Department of Medicine: Educational Projects

Berman Institute faculty are heavily involved in ethics education projects in the  Department of Medicine, both at the Johns Hopkins Hospital and the Bayview Medical Center.

Department of Medicine at the Johns Hopkins Hospital:

Dr. Mark Hughes conducts the Clinical Ethics Curriculum for Medicine Residents at Johns Hopkins Hospital. The curriculum includes:

  • Noon Conference: Periodically over the course of the academic year, noon conferences are dedicated to clinically oriented, case-based discussions, during which important ethics topics are reviewed. Residents are invited to help facilitate the discussions.

    Another venue for ethics discussions is Tumulty Rounds, in which a faculty member invites a patient to share their story and residents join in a discussion about aspects of the patient’s care.

  • Ethics Sessions at Intern Report:  Intern report in the Department of Medicine at Johns Hopkins Hospital is directed by the Program Director, Sanjay Desai.  Several sessions are set aside for Dr. Hughes to address ethical issues as they relate to the interns’ new roles as physicians and members of the healthcare team.
  • Advanced skills for informed consent: Dr. Hughes teaches about the interface between ethics and communication skills in a simulated encounter addressing informed consent and shared decision-making. Residents participate in the lab individually, role playing a scenario with a standardized patient, in which they are required to obtain informed consent for an investigational biopsy. Following the videotaped simulated patient encounter, the resident is given feedback on his/her communication skills from the simulated patient and Dr. Hughes.

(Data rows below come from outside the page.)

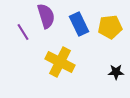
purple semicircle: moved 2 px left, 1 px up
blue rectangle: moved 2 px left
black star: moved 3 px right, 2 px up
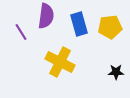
purple semicircle: rotated 25 degrees clockwise
blue rectangle: rotated 10 degrees clockwise
purple line: moved 2 px left
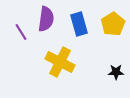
purple semicircle: moved 3 px down
yellow pentagon: moved 3 px right, 3 px up; rotated 25 degrees counterclockwise
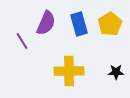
purple semicircle: moved 4 px down; rotated 15 degrees clockwise
yellow pentagon: moved 3 px left
purple line: moved 1 px right, 9 px down
yellow cross: moved 9 px right, 9 px down; rotated 28 degrees counterclockwise
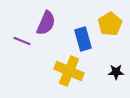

Department of Medicine at Johns Hopkins Bayview Medical Center:

Dr. Joseph Carrese is implementing the Clinical Ethics Curriculum for Medicine Residents at Johns Hopkins Bayview Medical Center. The curriculum includes:

  • Informed consent and ethics case analysis: During a special rotation for all interns that focuses on communication and interpersonal skills, Dr. Carrese teaches a 3-hour small-group session that addresses informed consent and a method for analyzing cases that present ethics issues. This session is taught monthly for the first 4 months of the academic year. About 5 or 6 interns are included in each session, and over the course of the 4 sessions every intern will have participated in the session. The sessions are case-based and interactive.
  • Ethics morning report: This is an early morning case-based conference is attended by all Hopkins Bayview internal medicine trainees, as well as Johns Hopkins third-year medical students on their clinical clerkship in internal medicine at Hopkins Bayview. A recent case involving an ethics issue is presented by a designated resident. Dr. Carrese leads and facilitates the discussion with the interns, residents, and medical students who are in attendance. Ethics morning report takes place about 7-8 times per year, and focuses on everyday ethics issues that occur in the outpatient setting. (Drs. Carrese and Hughes are co-authors on a paper that emerged from an Ethics Morning Report conference. The paper was published in the February 2010 issue of CHEST, accompanied by an enthusiastic editorial written by the president of the American Thoracic Society. It is titled
  • Ethics for Lunch: This is a noon-time case conference sponsored by the Johns Hopkins Bayview Medical Center Ethics Committee and the Department of Medicine. At this conference an ethics issue is presented and discussed, usually in a case-based format. The conference is interdisciplinary: it is attended by internal medicine trainees and medical students, as well as chaplains, nurses, social workers, nurse practitioners, staff from patient relations, and other hospital staff. This interdisciplinary forum is a great opportunity for internal medicine trainees to interact with and hear the perspectives of their colleagues from other disciplines. Ethics for Lunch takes place about 7-8 times per year.
  • Ethics Consultation: Every month a second- or third-year internal medicine resident is assigned to participate in the ethics consultation process. These residents are involved in all ethics consultations during this rotation, and they participate in the meeting of a subgroup of the 5 ethics committee members assigned to the consultation service for that month. Dr. Carrese reviews with these residents the method for analyzing cases used by the ethics committee (which is the same approach he is teaching to all interns).
  • Support Groups (interns and residents) – Support group takes place once a week and is a year round noon conference with no pre-determined agenda; topics for discussion are determined by trainees in real time. These sessions are facilitated by Dr. Carrese. This venue lends itself to discussion of difficult ethics issues, including the moral distress sometimes experienced by trainees in the course of their training. Examples of some topics that have been addressed include: making mistakes (and how to manage communication with patients/families once a mistake has been made); death of patients; conflicts with colleagues; responsibilities to difficult patients; ethical issues related to cultural differences; physicians’ personal values and whether and how they should enter the medical encounter.